### Brano mostrato ###
Ecomafia: sostenibilità oltre la legge. Al campus di Libera l’intervento del Tenente Saccarello

Per combattere la mafia bisogna saperla riconoscere in tutte le sue forme. Per questo motivo il Podere Mille Pioppi ha ospitato un evento all'insegna della lotta all'Ecomafia

Quando si parla di mafia ci possiamo figurare il classico uomo panciuto dalla parlata mediterranea, in abito sartoriale con la coppola e la sigaretta, che si rivolge al piccolo bottegaio pretendendo il pizzo, il personaggio che siamo abituati a vedere sul grande schermo e che spesso ha il volto di Robert De Niro. E’ inevitabile poi che sorgano nella nostra mente amche i nomi di Falcone e Borsellino, e di lì tutto ciò che ha segnato la storia del nostro Paese nell’ambito della criminalità organizzata. Ma come ogni creazione dell’essere umano, anche la mafia si è sviluppata ed evoluta, avvolgendo tra le sue spire viscide ambiti e dinamiche a cui non penseremmo così istintivamente.
### Dati estratti ###
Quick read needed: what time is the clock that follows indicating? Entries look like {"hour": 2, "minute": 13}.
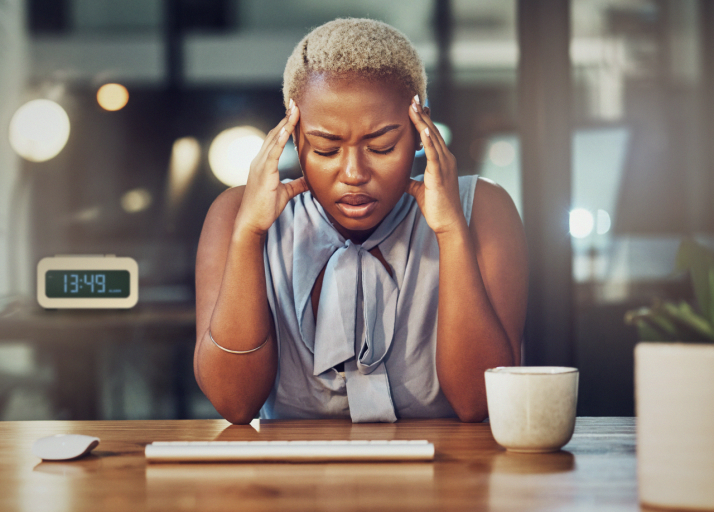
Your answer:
{"hour": 13, "minute": 49}
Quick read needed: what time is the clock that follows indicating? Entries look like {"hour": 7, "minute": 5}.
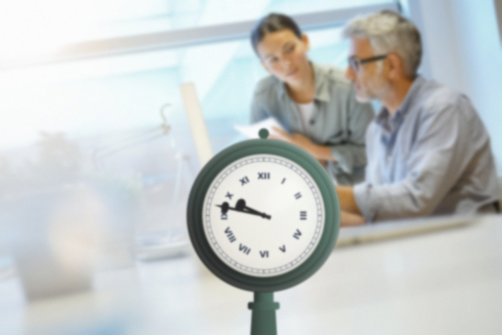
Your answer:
{"hour": 9, "minute": 47}
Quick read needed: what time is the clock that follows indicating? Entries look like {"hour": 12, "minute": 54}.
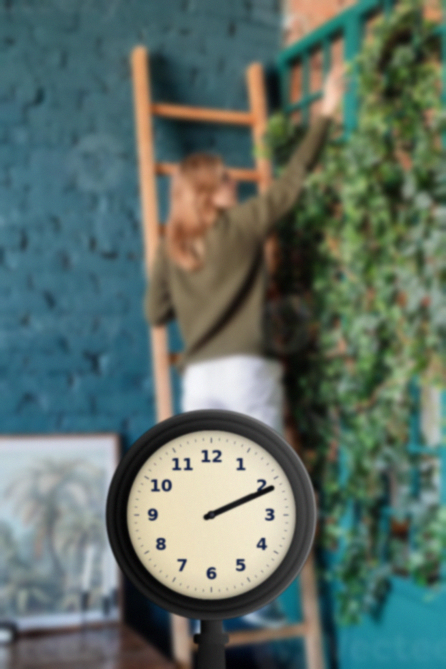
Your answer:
{"hour": 2, "minute": 11}
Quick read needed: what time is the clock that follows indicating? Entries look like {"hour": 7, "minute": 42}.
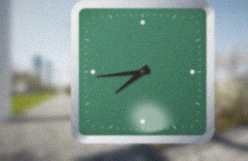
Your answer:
{"hour": 7, "minute": 44}
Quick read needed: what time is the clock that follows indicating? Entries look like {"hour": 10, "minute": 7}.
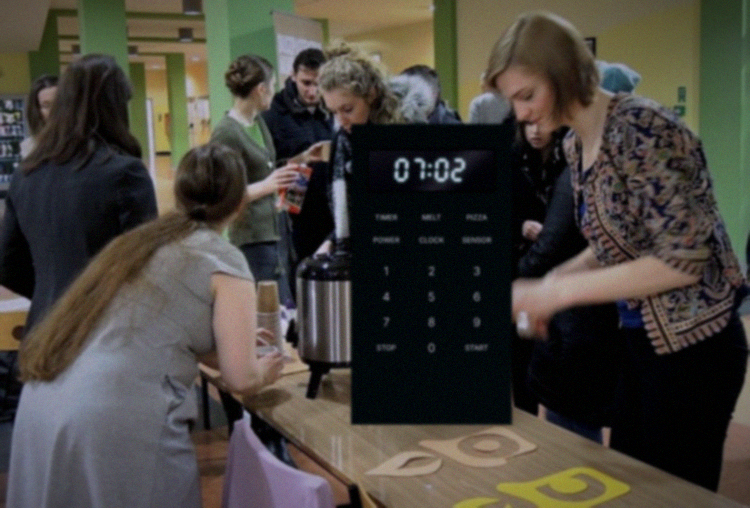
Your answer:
{"hour": 7, "minute": 2}
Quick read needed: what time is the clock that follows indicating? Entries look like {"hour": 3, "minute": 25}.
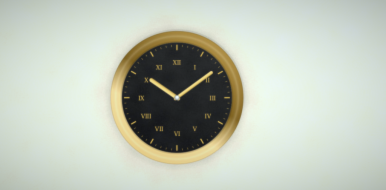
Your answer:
{"hour": 10, "minute": 9}
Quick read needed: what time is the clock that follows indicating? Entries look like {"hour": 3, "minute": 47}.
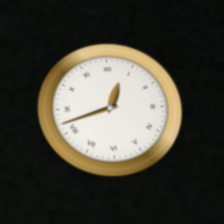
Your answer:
{"hour": 12, "minute": 42}
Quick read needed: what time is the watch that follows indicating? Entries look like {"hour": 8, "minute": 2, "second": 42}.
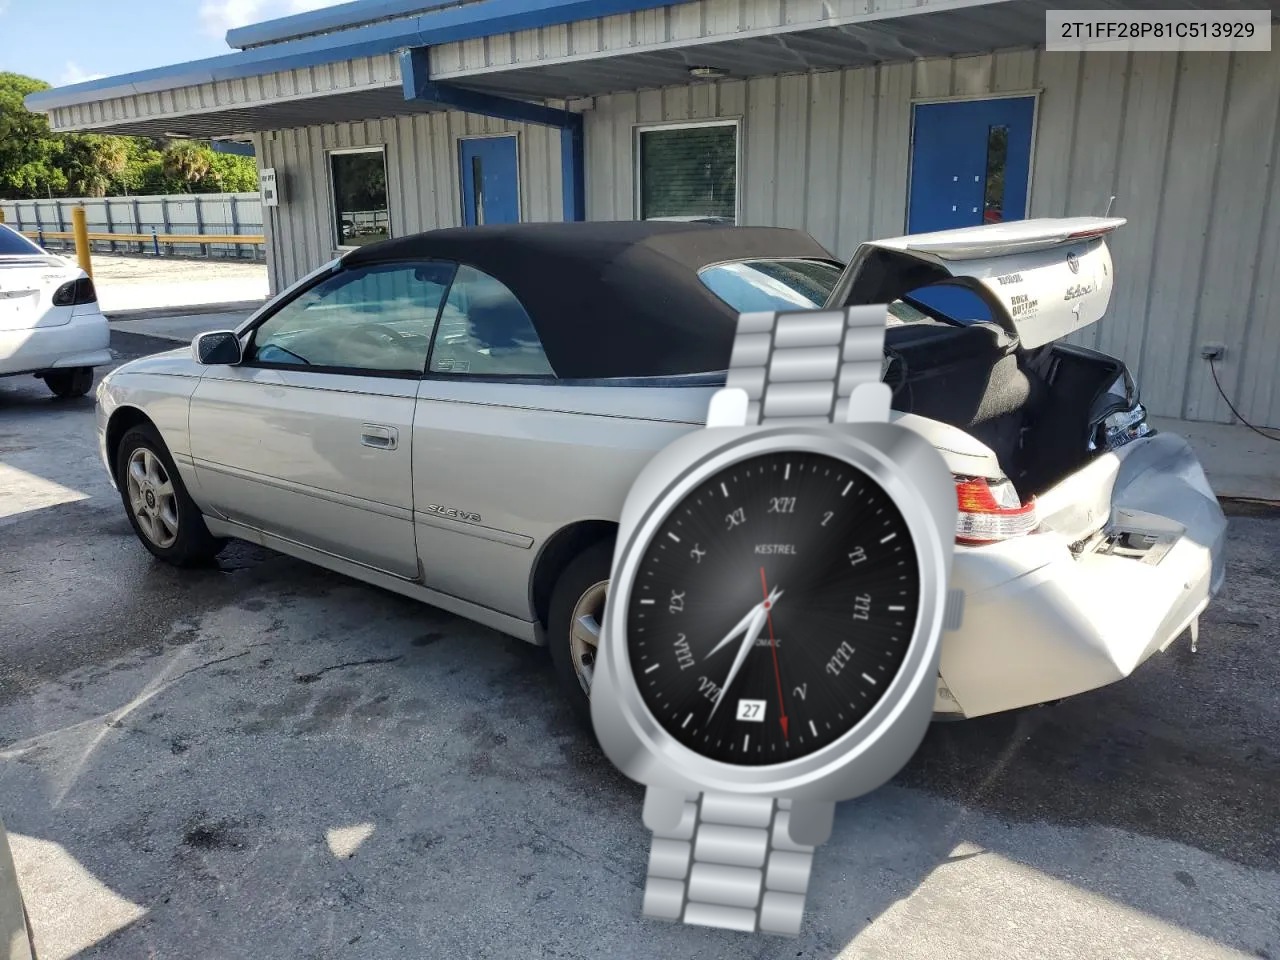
###
Cosa produrre: Riporta fedelmente il tratto dell'articolo sull'ecomafia che comincia con "Per combattere la" e prosegue fino a "penseremmo così istintivamente.".

Risultato finale:
Per combattere la mafia bisogna saperla riconoscere in tutte le sue forme. Per questo motivo il Podere Mille Pioppi ha ospitato un evento all'insegna della lotta all'Ecomafia

Quando si parla di mafia ci possiamo figurare il classico uomo panciuto dalla parlata mediterranea, in abito sartoriale con la coppola e la sigaretta, che si rivolge al piccolo bottegaio pretendendo il pizzo, il personaggio che siamo abituati a vedere sul grande schermo e che spesso ha il volto di Robert De Niro. E’ inevitabile poi che sorgano nella nostra mente amche i nomi di Falcone e Borsellino, e di lì tutto ciò che ha segnato la storia del nostro Paese nell’ambito della criminalità organizzata. Ma come ogni creazione dell’essere umano, anche la mafia si è sviluppata ed evoluta, avvolgendo tra le sue spire viscide ambiti e dinamiche a cui non penseremmo così istintivamente.